What doesn’t is how the slugs fit into this. It’s a reflection of the delvers who don’t want to remember or to change (which having time would cause). This is why people lose their memory and sense of time in the Nowhere. Because of the large number of delvers in the Nowhere, they are the force that influences it and the people inside it. He decided to copy himself so he wouldn’t be alone, write his emotions out so he wouldn’t feel the pain of loss, and hide in the Nowhere so nothing would change. Said AI lost his human maker right after becoming independent of his programing and didn’t handle it well. Now the confusion…the delvers are copies of a former AI who gained emotions and “humanity” because of its connection with the Nowhere.

cytonic book review

As the Nowhere allows him to develop his emotions, he describes them to Spin and Chet in order to identify them and those descriptions are pure gold. If there were a present and immediate danger this might be understandable, but without it…Spin has some pretty unlikeable moments.
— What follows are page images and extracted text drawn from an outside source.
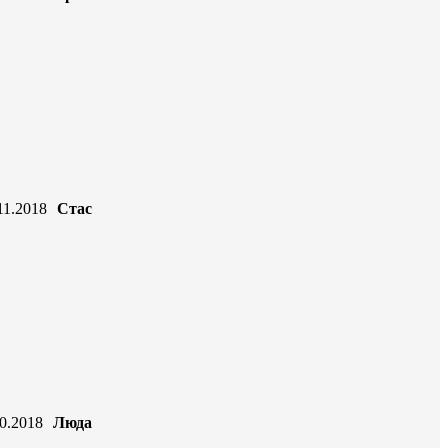
11.2018
Стас
0.2018
Люда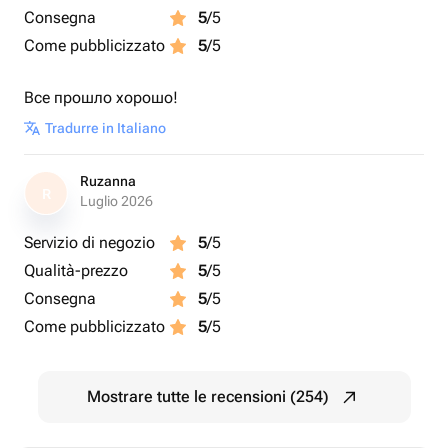
Consegna
5
/5
Come pubblicizzato
5
/5
Все прошло хорошо!
Tradurre in Italiano
Ruzanna
R
Luglio 2026
Servizio di negozio
5
/5
Qualità-prezzo
5
/5
Consegna
5
/5
Come pubblicizzato
5
/5
Mostrare tutte le recensioni (254)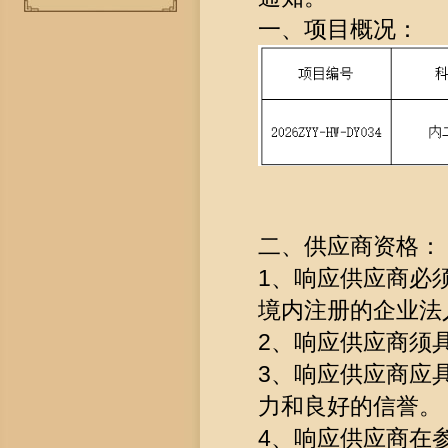
一、项目概况：
二、供应商资格：
1、响应供应商必
境内注册的企业法
2、响应供应商须
3、响应供应商应
力和良好的信誉。
4、响应供应商在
She’s always had some issues with her emotions, but it is still a little shocking that she completely disregards M-Bot’s feelings over being taken apart and focuses solely on mapping the world she lands into. And it does, but Spin is terrible friend to M-Bot. Since M-Bot is the only talking companion who came with Spin, their relationship is one that could progress and be seen throughout the book. Accompanied by only Doomslug and M-Bot, Spin travels into the nowhere in Cytonic and she doesn’t get home until the very end of the book. At this, he is one of the best, but with Cytonic-as with Starsight before it-he takes the protagonist Spin completely out of the world she was in before, disconnecting her from most of the other characters and all of her preexisting human relationships.

cytonic book review cytonic book review

Brandon Sanderson is a master worldbuilder, creating wonderful new societies, species, and magic systems for each world he makes.